Could you please check some of my Algebra problems please?
Write the standard form of the equation of the circle with the given center and radius.
1. (-7,4);8
I got (x+7)^2 + (y-4)^2=64
2. (-7,10); square root of 17
I got (x+7)^2 + (y-10)^2=17
3. (0,0); 2 square root of 2
I got x^2+y^2=8
Find the center and the radius of the circle
7. (x-4)^2 + (y-1)^2=9
I got (4,1) as the center and the radius 3.
all correct.
Sure, I'd be happy to check your algebra problems. Let's go through each of the problems step by step to determine if your answers are correct.
1. (-7,4);8
To write the equation of a circle in standard form, you need the center coordinates (h, k) and the radius r. From the given information, we have the center at (-7, 4) and a radius of 8. The standard form equation of a circle is (x - h)^2 + (y - k)^2 = r^2. Plugging in the values, we get:
(x + 7)^2 + (y - 4)^2 = 8^2
(x + 7)^2 + (y - 4)^2 = 64
Your answer of (x + 7)^2 + (y - 4)^2 = 64 is correct.
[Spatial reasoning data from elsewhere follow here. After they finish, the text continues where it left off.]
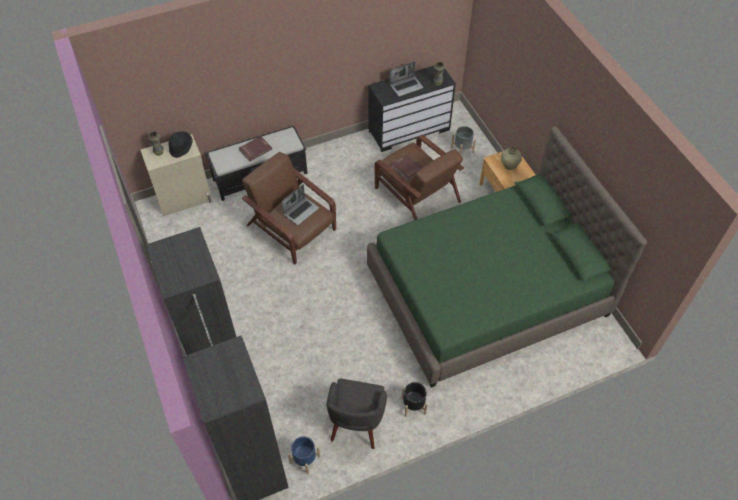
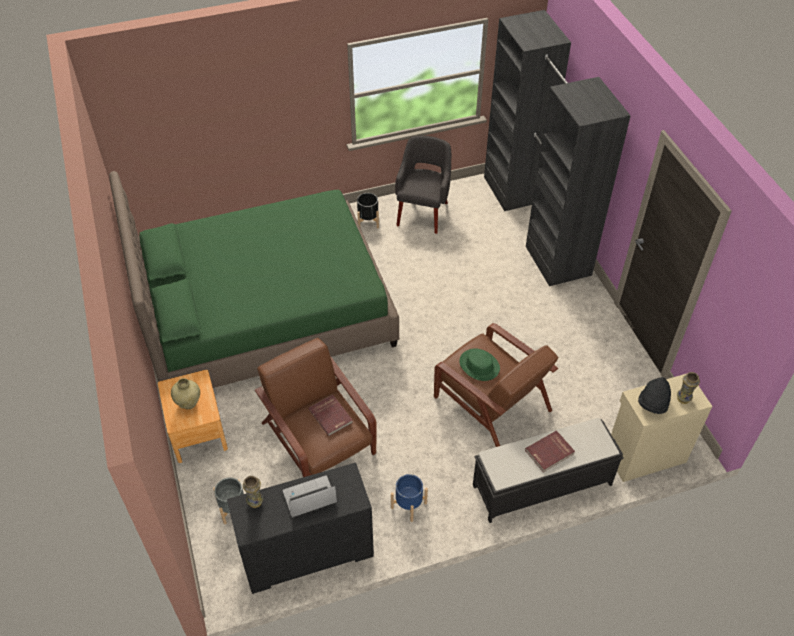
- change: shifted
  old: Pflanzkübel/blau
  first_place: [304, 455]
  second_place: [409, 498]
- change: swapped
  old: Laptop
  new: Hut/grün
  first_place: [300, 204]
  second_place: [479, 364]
2. (-7,10); square root of 17
Using the same process, we have the center at (-7, 10) and a radius of √17. Plugging in the values, we get:
(x + 7)^2 + (y - 10)^2 = (√17)^2
(x + 7)^2 + (y - 10)^2 = 17
Your answer of (x + 7)^2 + (y - 10)^2 = 17 is correct.
3. (0,0); 2 square root of 2
Again, we have the center at (0, 0) and a radius of 2√2. Plugging in the values, we get:
x^2 + y^2 = (2√2)^2
x^2 + y^2 = 8
Your answer of x^2 + y^2 = 8 is correct.
Now, let's move on to the center and radius of the given circle:
7. (x-4)^2 + (y-1)^2=9
By comparing this equation to the standard form equation of a circle, we can see that the center is (4, 1) and the radius is √9 = 3.
Your answer of (4, 1) as the center and a radius of 3 is correct.
Great job on solving these algebra problems!